2008-06-29 08:45:05 | 音楽
3年前の11月、改修なったミラノ・スカラ座でオペラを観た。まず当日券売り場を
探すのに一苦労。ようやく、5階立見席という一番安いチケットを買うことができ
た。¥1,500くらいだったかしら。

出し物はイタリア物ではなく、プレートル指揮の「ペレアス・エ・メリザンド」。
(プレートルといえば、今年83歳でウィーンのニューイヤーコンサートを指揮した
名指揮者である。)ワーグナーの「トリスタンとイゾルデ」と少し似ているが、ま
ったく異なる作品である。

その時は同作品に対する予備知識もなく、ぶっつけ本番の鑑賞だった。ミラノ・ス
カラ座だけあって、音は見事にブレンドされ、幻想的なドビュッシーの音楽が聴こ
えてきた。しかし、舞台はほとんど見えなかったし、言葉もフランス語でまったく
分からなかった。(日本語の字幕は当然ない。)無論正装はしていったが、ミラ
ノ・スカラ座に入ったということはいえるだろう。


6月28日(土)若杉弘指揮東フィルの「ペレアスとメリザンド」を聴いた。(於新
国立劇場中劇場。フランス語上演、字幕付。)
キャストは、
ペレアス・・・・・・・・・・・・近藤政伸
メリザンド・・・・・・・・・・・浜田理恵
ゴロー・・・・・・・・・・・・・・星野 淳
王アルケル・・・・・・・・・大塚博章  他
*合唱指揮:佐藤正浩 合唱:新国立劇場合唱団

「ペレアスとメリザンド」は印象派ドビュッシーのオペラで、初演は1902年。日本
は明治35年!である。

今回の公演は、オケがピットに入り、ステージ上はごくシンプルな舞台装置だっ
た。現実主義、自然主義に対する象徴主義というべきか、装置がない分、音楽と共
に夢幻な世界が拡がった。

· · · ·

> [演習課題]
#1 オペラ鑑賞の記事にある次の一文を英語に訳してください。「「ペレアスとメリザンド」は印象派ドビュッシーのオペラで、初演は1902年。」
#2 オペラ鑑賞の記事を、最後の文の後から日本語で続けてください。

· · · ·

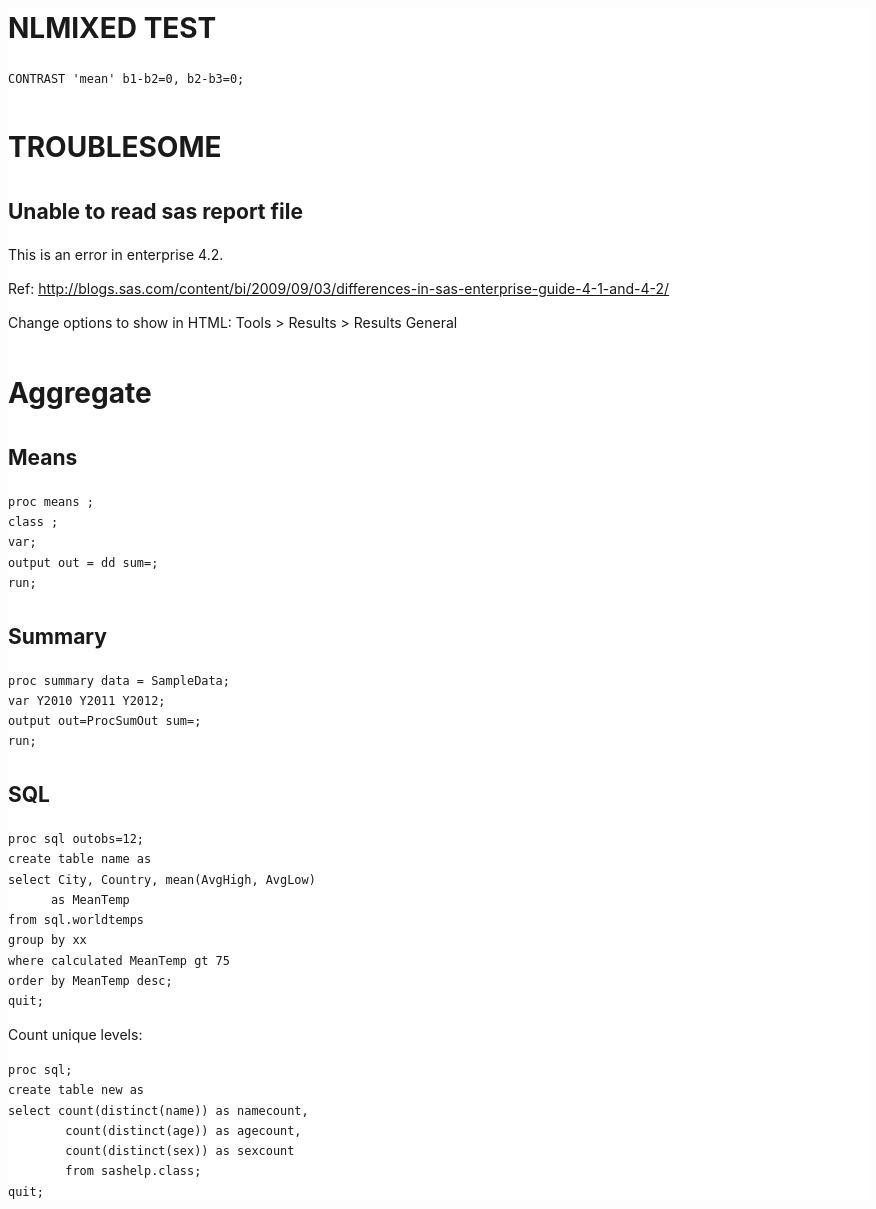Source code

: # NLMIXED TEST #

	CONTRAST 'mean' b1-b2=0, b2-b3=0;

# TROUBLESOME #

## Unable to read sas report file ##

This is an error in enterprise 4.2.

Ref: <http://blogs.sas.com/content/bi/2009/09/03/differences-in-sas-enterprise-guide-4-1-and-4-2/>

Change options to show in HTML: Tools > Results > Results General

# Aggregate #

## Means ##

	proc means ;
	class ;
	var;
	output out = dd sum=;
	run;

## Summary ##

	proc summary data = SampleData;
	var Y2010 Y2011 Y2012;
	output out=ProcSumOut sum=;
	run;

## SQL ##

	proc sql outobs=12;
	create table name as
	select City, Country, mean(AvgHigh, AvgLow)
          as MeanTemp
	from sql.worldtemps
	group by xx
	where calculated MeanTemp gt 75
	order by MeanTemp desc;
	quit;

Count unique levels:

	proc sql;
	create table new as
    select count(distinct(name)) as namecount,
            count(distinct(age)) as agecount,
            count(distinct(sex)) as sexcount
            from sashelp.class;
	quit;
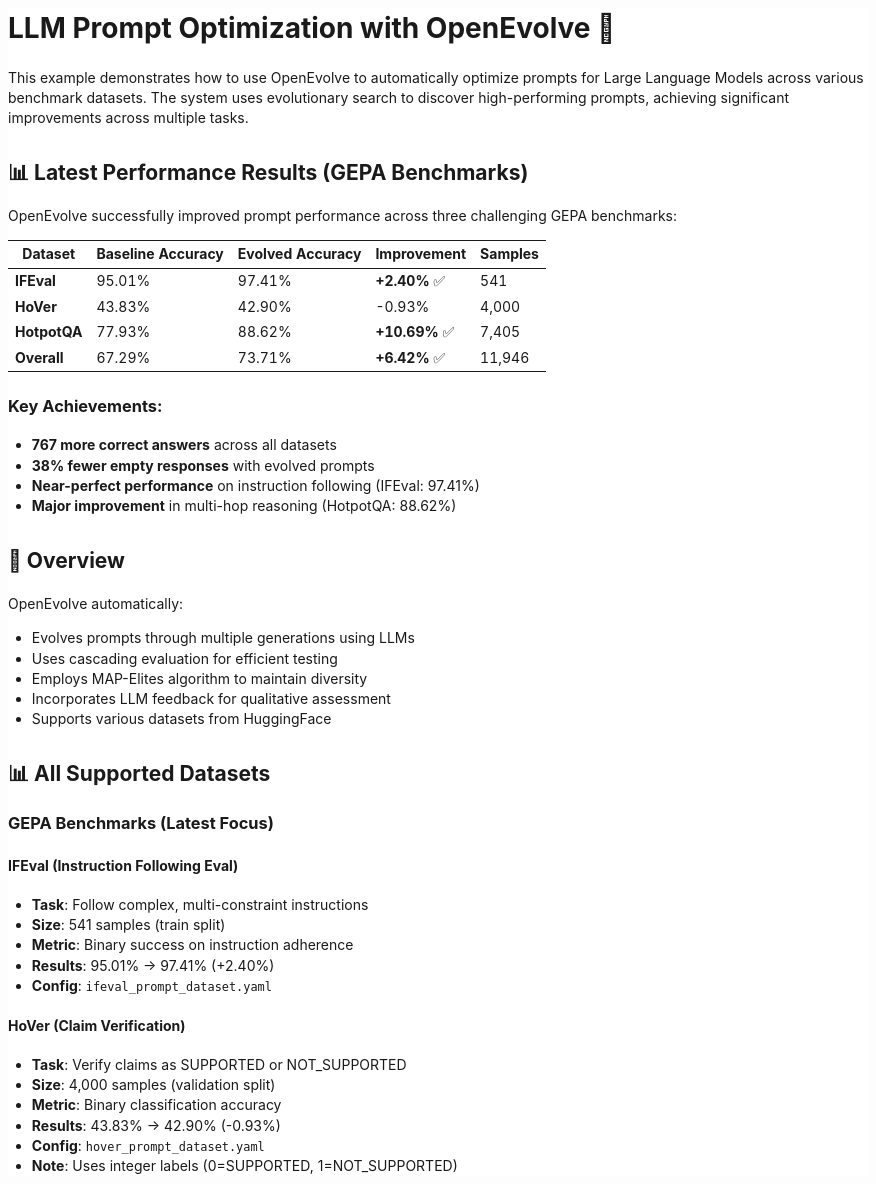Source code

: # LLM Prompt Optimization with OpenEvolve 🚀

This example demonstrates how to use OpenEvolve to automatically optimize prompts for Large Language Models across various benchmark datasets. The system uses evolutionary search to discover high-performing prompts, achieving significant improvements across multiple tasks.

## 📊 Latest Performance Results (GEPA Benchmarks)

OpenEvolve successfully improved prompt performance across three challenging GEPA benchmarks:

| Dataset | Baseline Accuracy | Evolved Accuracy | Improvement | Samples |
|---------|------------------|------------------|-------------|---------|
| **IFEval** | 95.01% | 97.41% | **+2.40%** ✅ | 541 |
| **HoVer** | 43.83% | 42.90% | -0.93% | 4,000 |
| **HotpotQA** | 77.93% | 88.62% | **+10.69%** ✅ | 7,405 |
| **Overall** | 67.29% | 73.71% | **+6.42%** ✅ | 11,946 |

### Key Achievements:
- **767 more correct answers** across all datasets
- **38% fewer empty responses** with evolved prompts
- **Near-perfect performance** on instruction following (IFEval: 97.41%)
- **Major improvement** in multi-hop reasoning (HotpotQA: 88.62%)

## 🎯 Overview

OpenEvolve automatically:
- Evolves prompts through multiple generations using LLMs
- Uses cascading evaluation for efficient testing
- Employs MAP-Elites algorithm to maintain diversity
- Incorporates LLM feedback for qualitative assessment
- Supports various datasets from HuggingFace

## 📊 All Supported Datasets

### GEPA Benchmarks (Latest Focus)

#### IFEval (Instruction Following Eval)
- **Task**: Follow complex, multi-constraint instructions
- **Size**: 541 samples (train split)
- **Metric**: Binary success on instruction adherence
- **Results**: 95.01% → 97.41% (+2.40%)
- **Config**: `ifeval_prompt_dataset.yaml`

#### HoVer (Claim Verification)
- **Task**: Verify claims as SUPPORTED or NOT_SUPPORTED
- **Size**: 4,000 samples (validation split)
- **Metric**: Binary classification accuracy
- **Results**: 43.83% → 42.90% (-0.93%)
- **Config**: `hover_prompt_dataset.yaml`
- **Note**: Uses integer labels (0=SUPPORTED, 1=NOT_SUPPORTED)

· · · ·

> [演習の解答]
#1 "Pelléas et Mélisande" is an opera by the Impressionist composer Debussy, and it premiered in 1902.

#2
ドビュッシーの音楽は作品「海」のようで、ライトモチーフというのかしらん、メ
ロディーがあるようなないようなものである。アリアらしきものもない。登場人物
は7人である。

浜田理恵さんは43歳かしら、新国立劇場初登場。何年か前のNHKニューイヤーオ
ペラコンサートで、たしかルサルカを歌われ、これがお上手だった。フランスで活
躍されており、その雰囲気がピッタリはまっていた。この次はリューを歌う予定で
ある。
ゴローの星野さんも大きな拍手を受けていたが、北大理Ⅰから音楽の道に進んだ方
である。ペレアスの近藤さんは、ドイツに留学された経験があり、今活躍中のテノ
ールである。アルケル(バス・バリトン)は、私にいわせれば、生真面目に過ぎ
た。カテンコールでお母さん役の寺谷千枝子(メゾ)が松葉杖(左のみ)で足をひ
きずりながら出てこられた。本番では歩かない周り舞台だったので分からなかった
が、最近、怪我をされたのだろう。
若杉さんは73歳になられたが、このところ体力的に少し老けられたのではないかし
ら、ちょっと心配である。

物語は、終始一貫幻想的な場面が続いたが、第3幕メリザンドが長い髪(!)を梳
(と)かし、ペレアスがその美しさを称える場面が印象的だった!(--浜田さん
自体はショートカットなのだが、他の場面と同様しぐさで表現していた。)

最後はみな不幸になり、メリザンドの赤ん坊に対してアルケル王が「今度はこの子
が生きる番だ」と言って、ppの音楽とともに終わった。「下品な」ブラボーもな
く、拍手が続く上品な演奏会だった。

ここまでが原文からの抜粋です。